The thing that has both offline and online retailers concerned right now is that there are more wholesale and drop shipper backorders than usual. For some of us, it seems that every other order we place with a supplier gets answered with “Sorry, we’re out of stock at the moment”.
Why is that happening more often these days?
Simple answer… Recession!
Think about how you’re dealing with the recession in your own household. If you’re like most people, you’re cutting out non-essential services, watching your budget carefully, and holding on to more cash instead of spending it.
The exact same is true of your wholesale suppliers. For a wholesaler to stock a warehouse full of products, they need to have ‘Positive Cash Flow’. Money coming in at a rate that is greater than money going out. In a recession, consumers are buying less, so wholesalers are unsure how much product they’ll be able to sell, and the result is that they don’t stock as much product as they normally would in a good economy. They’re doing the best they can to minimize their own risk and maintain a positive cash flow.
So, you have more backorders because wholesalers have to be careful with their money, and stock fewer products.
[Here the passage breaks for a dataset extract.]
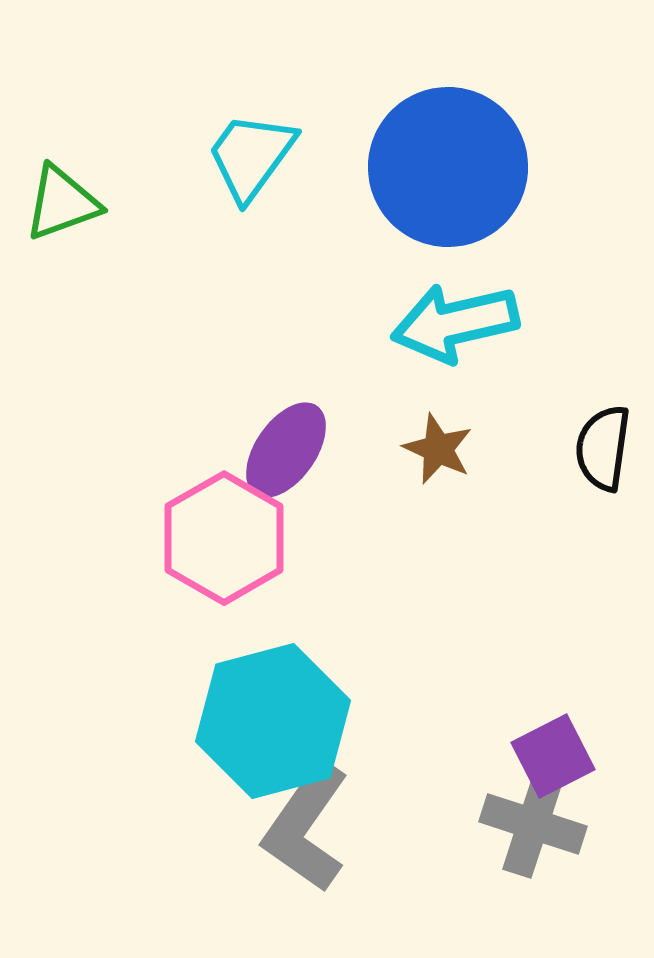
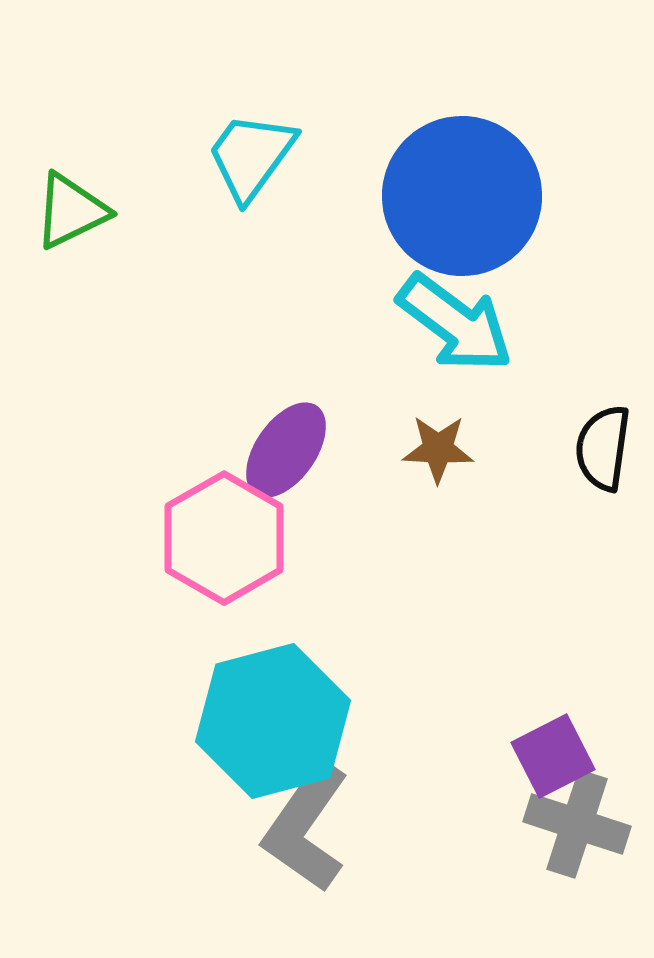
blue circle: moved 14 px right, 29 px down
green triangle: moved 9 px right, 8 px down; rotated 6 degrees counterclockwise
cyan arrow: rotated 130 degrees counterclockwise
brown star: rotated 22 degrees counterclockwise
gray cross: moved 44 px right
You’ll continue to see this kind of thing across the board for a while to come. It’s not your wholesale supplier’s fault. They’re doing what they have to do as a business in order to survive. You’re not to going to be able to switch wholesalers and eliminate that backorder problem. All wholesale companies are dealing with this, as are all other businesses of all kinds.
When will it get better?
Well, the obvious answer is that when the recession finally gets better, the backorder situation will get better. But, there’s another answer in the short term.
The summer months are typically when wholesalers plan what they think they can sell throughout the Holidays at the end of the year, and start finalizing their orders and filling their warehouses. The earlier they stock up for the Holidays, the less that stock tends to cost them. After July, you’ll start to see the backorder situation easing up a bit as wholesalers start to load up their warehouses for the biggest retail season of the year…the Holidays.
What Do We Do In The Meantime?
While we’re waiting for this recession to end, there are three things we can do to help our businesses through product backorder situations. They are (1) Customer Service, (2) Customer Service, and (3) Customer Service.
I’ve been in business in one way or another through three recessions, and I can tell you that nothing will keep you in business through this better than bending over backwards for your customer. If you have to notify a customer of a backorder:
– Contact the customer immediately and explain the situation. Don’t wait.
– Be apologetic and understanding. Offer to refund the order if they don’t want to wait until the item comes back into stock. Being proactive and offering the refund before it’s asked for often defuses any bad feelings your customer might have toward your business.
– If the customer acts like they want a refund, go find the product somewhere else, buy it and send it to them. Yes, even if you lose a couple of dollars. I’ve done this before, fairly often, and I can tell you for a fact that the couple of dollars I’ve lost in those situations has been paid back thousands of times over in customer satisfaction. When you do this, and let the customer know you’ve done it for them, you not only have a customer for life, you have a customer that will tell everyone they know about what you did. That brings you more customers.
This recession will end. They always do, no matter what the doom-and-gloom idiots moan and cry about to in order to sell newpapers, and sell commercials on the TV news shows. Soon enough, we’ll be happily spending our way into the next recession, and things will be back to ‘normal’. In the meantime, understand that in the short term you will see more backorders than usual.
Turn it into an opportunity to let your customer service shine, and your backorders can actually help more than they hurt, by gaining you more committed customers and more new business.